**Problem description:** The word "Kanpur" may appear in some lines of the data; copy every such line.

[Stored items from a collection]
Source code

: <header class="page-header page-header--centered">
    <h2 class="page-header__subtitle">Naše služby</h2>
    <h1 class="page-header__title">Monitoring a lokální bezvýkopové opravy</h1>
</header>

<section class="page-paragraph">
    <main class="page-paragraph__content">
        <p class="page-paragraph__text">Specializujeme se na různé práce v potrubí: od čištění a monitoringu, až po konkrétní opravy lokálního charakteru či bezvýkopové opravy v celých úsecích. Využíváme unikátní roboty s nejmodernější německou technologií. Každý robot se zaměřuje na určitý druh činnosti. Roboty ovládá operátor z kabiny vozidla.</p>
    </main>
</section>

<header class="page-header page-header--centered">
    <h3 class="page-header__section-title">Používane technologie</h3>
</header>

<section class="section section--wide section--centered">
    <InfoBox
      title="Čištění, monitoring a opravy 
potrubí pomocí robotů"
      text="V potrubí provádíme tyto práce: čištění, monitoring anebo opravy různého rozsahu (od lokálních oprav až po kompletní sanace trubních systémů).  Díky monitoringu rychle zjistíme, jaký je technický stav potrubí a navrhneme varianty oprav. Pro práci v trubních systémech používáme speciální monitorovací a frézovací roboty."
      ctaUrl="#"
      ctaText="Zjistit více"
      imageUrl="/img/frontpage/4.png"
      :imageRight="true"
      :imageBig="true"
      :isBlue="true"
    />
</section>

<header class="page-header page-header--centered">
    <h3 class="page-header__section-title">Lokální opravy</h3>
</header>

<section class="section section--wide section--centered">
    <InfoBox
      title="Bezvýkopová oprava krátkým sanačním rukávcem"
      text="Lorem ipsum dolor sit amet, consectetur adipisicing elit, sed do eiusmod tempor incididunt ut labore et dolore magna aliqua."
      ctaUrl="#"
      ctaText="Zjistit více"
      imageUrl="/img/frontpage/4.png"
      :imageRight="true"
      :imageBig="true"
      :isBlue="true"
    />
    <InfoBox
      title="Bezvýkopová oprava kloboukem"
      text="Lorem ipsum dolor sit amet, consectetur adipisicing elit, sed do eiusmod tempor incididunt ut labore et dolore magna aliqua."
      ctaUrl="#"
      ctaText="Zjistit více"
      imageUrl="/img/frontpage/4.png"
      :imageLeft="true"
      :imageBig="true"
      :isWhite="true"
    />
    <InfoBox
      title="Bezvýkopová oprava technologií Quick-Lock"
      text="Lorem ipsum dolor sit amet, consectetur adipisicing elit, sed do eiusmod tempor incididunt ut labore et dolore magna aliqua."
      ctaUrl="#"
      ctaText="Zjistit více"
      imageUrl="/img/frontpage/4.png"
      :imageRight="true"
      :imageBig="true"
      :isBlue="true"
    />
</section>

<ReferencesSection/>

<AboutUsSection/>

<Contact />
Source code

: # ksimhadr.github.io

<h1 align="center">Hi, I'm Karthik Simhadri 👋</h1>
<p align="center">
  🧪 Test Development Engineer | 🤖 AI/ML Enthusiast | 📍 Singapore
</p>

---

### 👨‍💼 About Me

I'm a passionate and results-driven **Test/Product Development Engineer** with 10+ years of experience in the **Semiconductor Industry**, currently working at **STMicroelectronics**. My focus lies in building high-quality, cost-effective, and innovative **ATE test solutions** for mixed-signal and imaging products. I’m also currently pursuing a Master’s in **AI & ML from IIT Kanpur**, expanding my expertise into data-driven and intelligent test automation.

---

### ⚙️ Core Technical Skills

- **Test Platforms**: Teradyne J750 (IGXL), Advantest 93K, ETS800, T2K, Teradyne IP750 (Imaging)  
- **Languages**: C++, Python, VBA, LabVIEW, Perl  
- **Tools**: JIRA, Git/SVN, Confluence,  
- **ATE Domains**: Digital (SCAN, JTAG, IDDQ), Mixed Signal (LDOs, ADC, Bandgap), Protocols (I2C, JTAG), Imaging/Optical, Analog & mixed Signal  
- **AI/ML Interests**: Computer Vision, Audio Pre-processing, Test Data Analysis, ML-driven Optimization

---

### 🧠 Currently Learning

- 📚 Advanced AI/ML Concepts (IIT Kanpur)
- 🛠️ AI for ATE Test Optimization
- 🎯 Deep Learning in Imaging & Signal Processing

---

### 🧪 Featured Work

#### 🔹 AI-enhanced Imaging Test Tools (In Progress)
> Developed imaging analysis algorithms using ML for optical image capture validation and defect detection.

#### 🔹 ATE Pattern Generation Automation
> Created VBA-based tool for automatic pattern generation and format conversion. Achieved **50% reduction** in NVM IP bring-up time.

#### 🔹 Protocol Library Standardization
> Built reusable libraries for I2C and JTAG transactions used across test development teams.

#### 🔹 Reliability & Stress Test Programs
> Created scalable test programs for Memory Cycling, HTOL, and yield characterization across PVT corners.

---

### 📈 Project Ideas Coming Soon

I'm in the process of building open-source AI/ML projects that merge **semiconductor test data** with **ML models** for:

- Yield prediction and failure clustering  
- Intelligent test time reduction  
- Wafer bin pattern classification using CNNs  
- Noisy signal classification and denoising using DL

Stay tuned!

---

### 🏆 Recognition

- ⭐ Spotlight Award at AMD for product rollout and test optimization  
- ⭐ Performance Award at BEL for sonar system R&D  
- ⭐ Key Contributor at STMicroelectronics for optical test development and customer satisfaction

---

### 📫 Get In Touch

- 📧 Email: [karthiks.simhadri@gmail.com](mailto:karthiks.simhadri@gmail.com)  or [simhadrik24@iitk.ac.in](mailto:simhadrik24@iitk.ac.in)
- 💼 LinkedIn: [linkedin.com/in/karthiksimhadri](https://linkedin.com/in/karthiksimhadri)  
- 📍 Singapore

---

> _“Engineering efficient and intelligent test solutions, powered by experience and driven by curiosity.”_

**Solution to this task:**
I'm a passionate and results-driven **Test/Product Development Engineer** with 10+ years of experience in the **Semiconductor Industry**, currently working at **STMicroelectronics**. My focus lies in building high-quality, cost-effective, and innovative **ATE test solutions** for mixed-signal and imaging products. I’m also currently pursuing a Master’s in **AI & ML from IIT Kanpur**, expanding my expertise into data-driven and intelligent test automation.
- 📚 Advanced AI/ML Concepts (IIT Kanpur)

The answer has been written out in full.